Почти все объекты съемок и почти вся техника, которую мы применяли, была сделана в нашем ателье, нашими руками.

В мультицехе делались только заготовки для мультипликации, без которой, конечно, было не обойтись. Картину закончили. Она получилась не в одну часть, как проектировалось, а в полторы.

Сценарий я сильно переделал, вторая часть позволила в титрах поставить двух авторов сценария. Режиссером значился я, оператором Лаврентьев, хотя снимали мы на равных, по моим разработкам.

На студии картину приняли «вне категории», то есть лучше, чем первая категория. В Москве дали первую. А я дал Братухе основание и дальше предоставлять мне режиссерскую работу.

Наступил новый этап моей деятельности – авторство и режиссура.

К сожалению, фильм «Полярное сияние» не только стал для меня экзаменом на право самостоятельно делать картины, но сыграл в моей жизни роковую роль.

Уже после того, как картину размножили и разослали по прокатным конторам, из Москвы пришло суровое письмо. Возмущались тем, что в фильме говорится: «… тайны полярных сияний разгадал и дал им физическое объяснение норвежский ученый Штермер». Неужели наши советские ученые не внесли никакого вклада в разгадку этого явления природы?

Налицо полное пренебрежение престижностью отечественной науки, типичный космополитизм… и т. д. В письме предлагалось изъять из всех экземпляров фильма эту вредную фразу, дискредитирующую нашу страну.

Пришлось срочно переозвучить порочную мысль, заменив имя Штермера общей фразой: «… ученые разгадали…».

Копировальная фабрика отпечатала в нужном количестве кусок картины с новой фонограммой и во все прокатные конторы разослали эти вставки с предписанием от такого-то до такого-то старта старое вырезать и вклеить новое. А на меня на много лет повесили ярлык – «космополит». Я стал, в глазах руководства, человеком идеологически неустойчивым, чуждым патриотизма, человек, которому нельзя полностью доверять.

К этому времени Братуху на посту директора студии сменил Чигинский, человек очень умный, талантливый режиссер, но, в силу некоторых черт своего характера, плохой директор. Его «царствование», к счастью, недолгое, было для студии разрушительным. Под предлогом «инакомыслия» со студии изгонялись талантливые люди, такие, например, как Николаи. Чигинский сразу усмотрел в ярлыке, навешенном на меня, хорошую возможность убрать с дороги еще одну фигуру, способную подорвать его авторитет. Он несколько лет держал меня «в черном теле», в состоянии постоянном неуверенности в своем будущем. На одном из общих собраний, он сказал такую фразу: «Пока среди нас есть „Клушанцевы“, надо быть бдительными…».

— ЗАДАЧИ ДЛЯ РЕШЕНИЯ —
**A.** Ответьте по источнику на вопросы:
(i) Какую категорию картине дали в Москве?
(ii) Какой общей фразой заменили имя Штермера при переозвучании?
(iii) Кто сменил Братуху на посту директора студии?
**B.** Определите, соответствуют ли источнику утверждения; к каждому ответу «да» или «нет» приведите решающие слова источника дословно.
(i) Картина получилась в одну часть, как и проектировалось.
(ii) Оператором в титрах значился Лаврентьев.
(iii) Письмо из Москвы пришло до того, как картину разослали по прокатным конторам.

— НАБОР ДАННЫХ —
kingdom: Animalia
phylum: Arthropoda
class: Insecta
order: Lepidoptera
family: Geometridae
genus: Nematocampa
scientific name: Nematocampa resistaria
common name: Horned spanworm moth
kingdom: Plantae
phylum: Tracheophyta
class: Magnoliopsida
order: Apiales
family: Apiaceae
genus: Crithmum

--

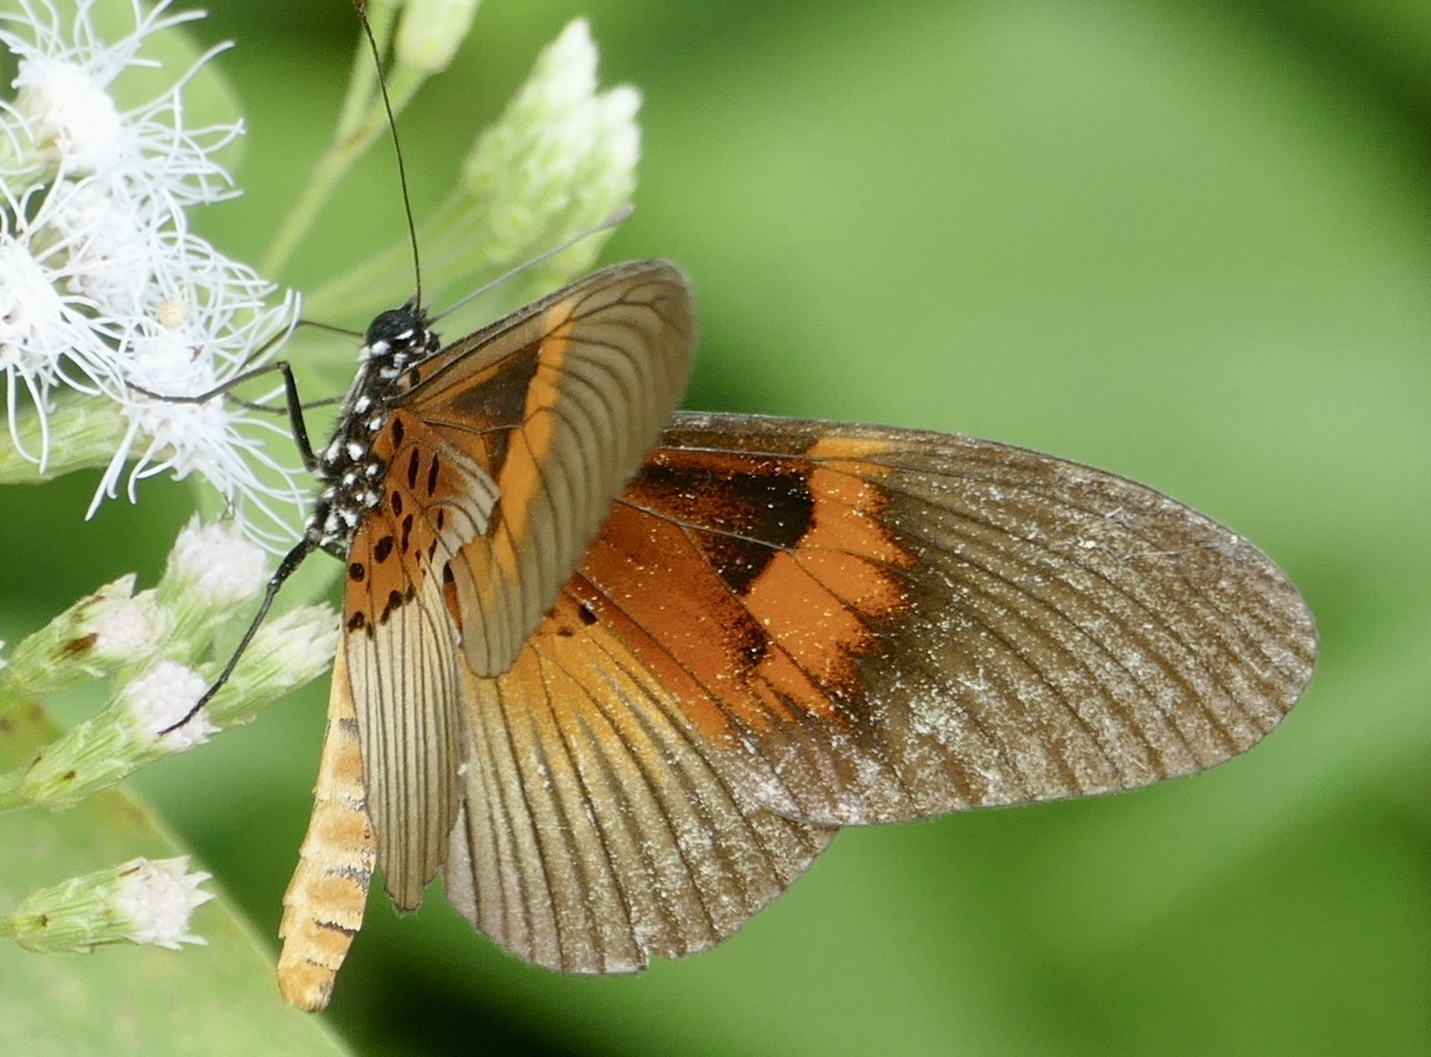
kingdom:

...

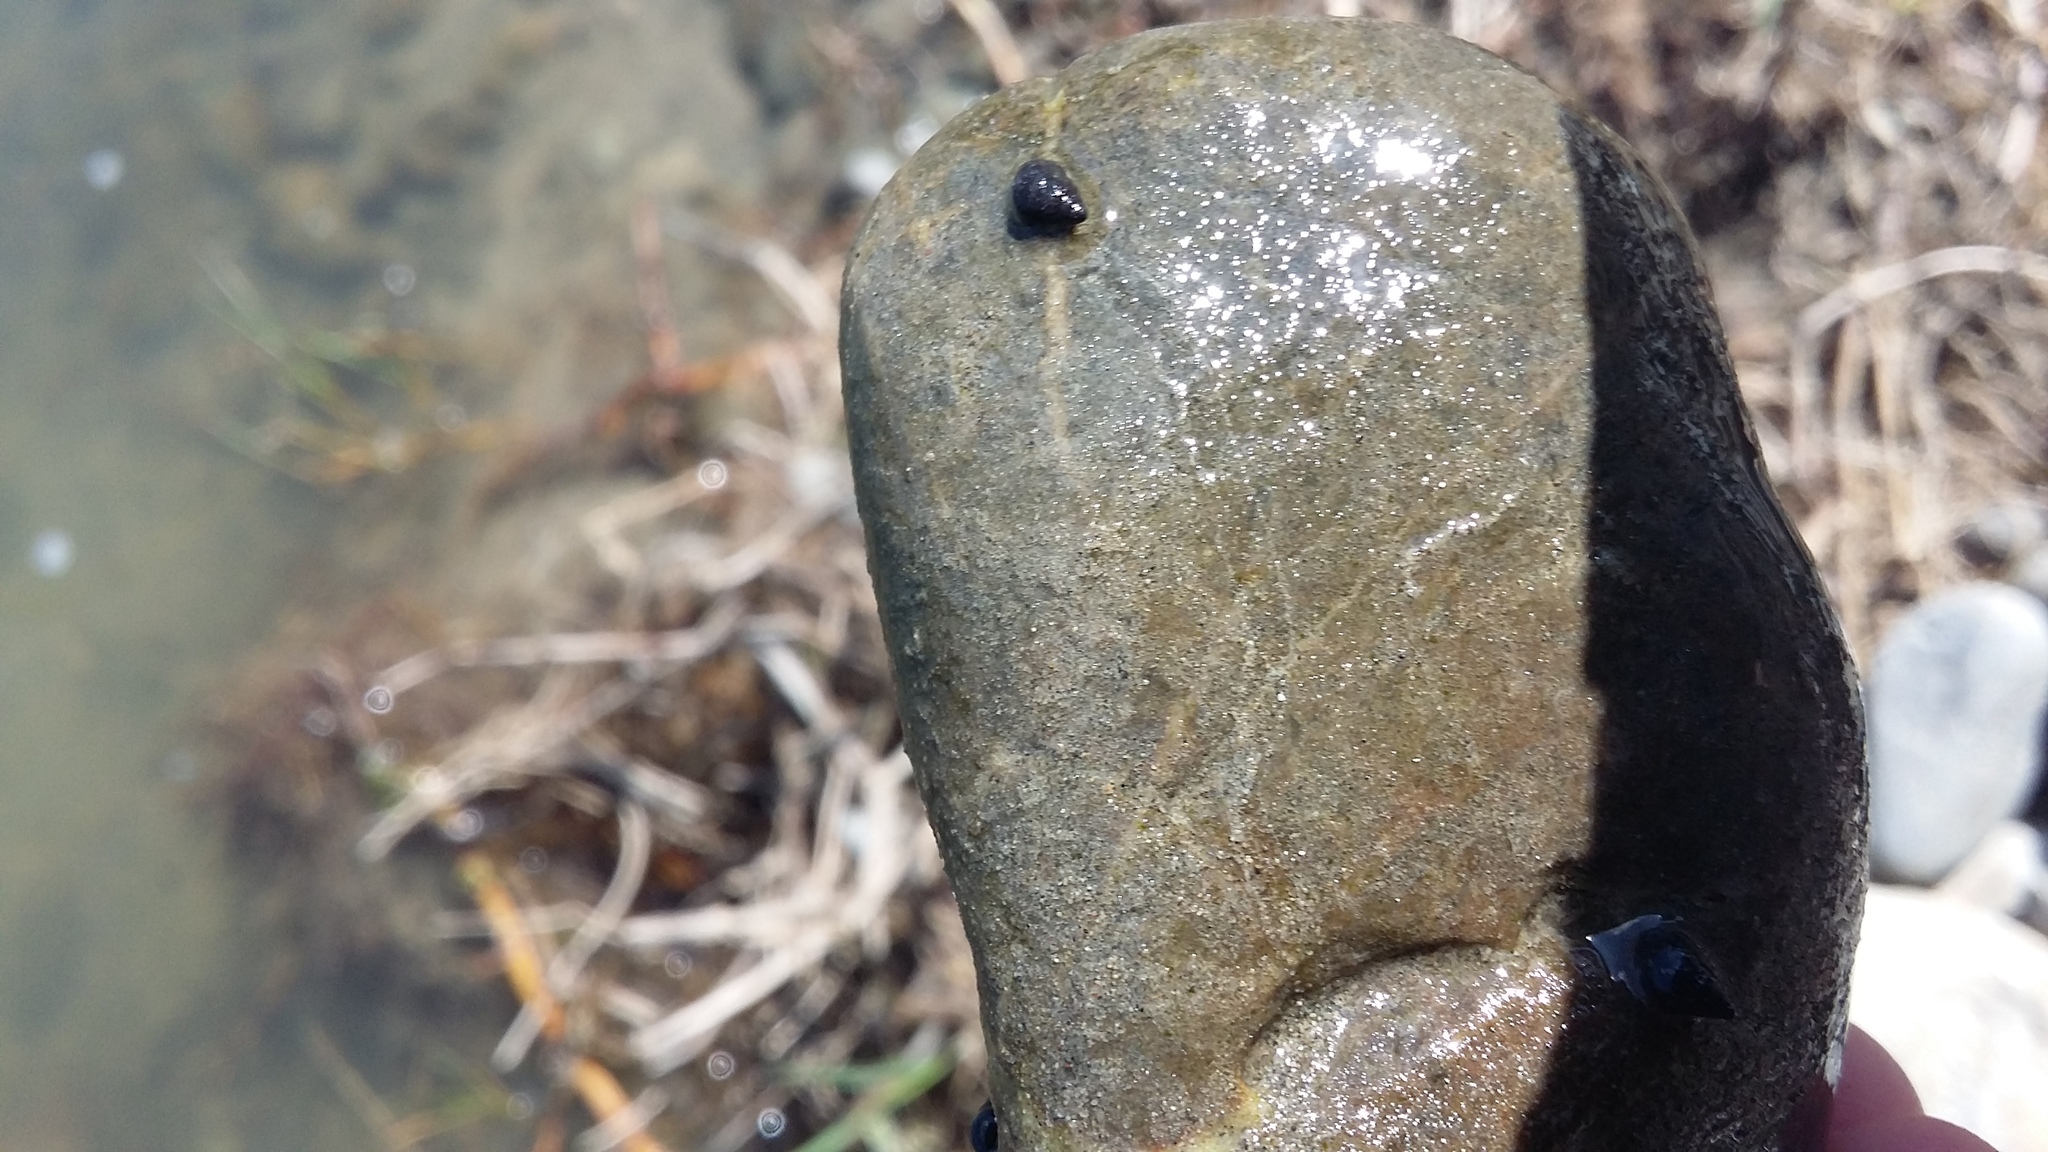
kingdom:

— ПИСЬМЕННЫЕ ОТВЕТЫ —
**A.**
(i) Первую.
(ii) «… ученые разгадали…».
(iii) Чигинский.

**B.**
(i) Нет: «Она получилась не в одну часть, как проектировалось, а в полторы».
(ii) Да: «оператором Лаврентьев».
(iii) Нет: «Уже после того, как картину размножили и разослали по прокатным конторам, из Москвы пришло суровое письмо».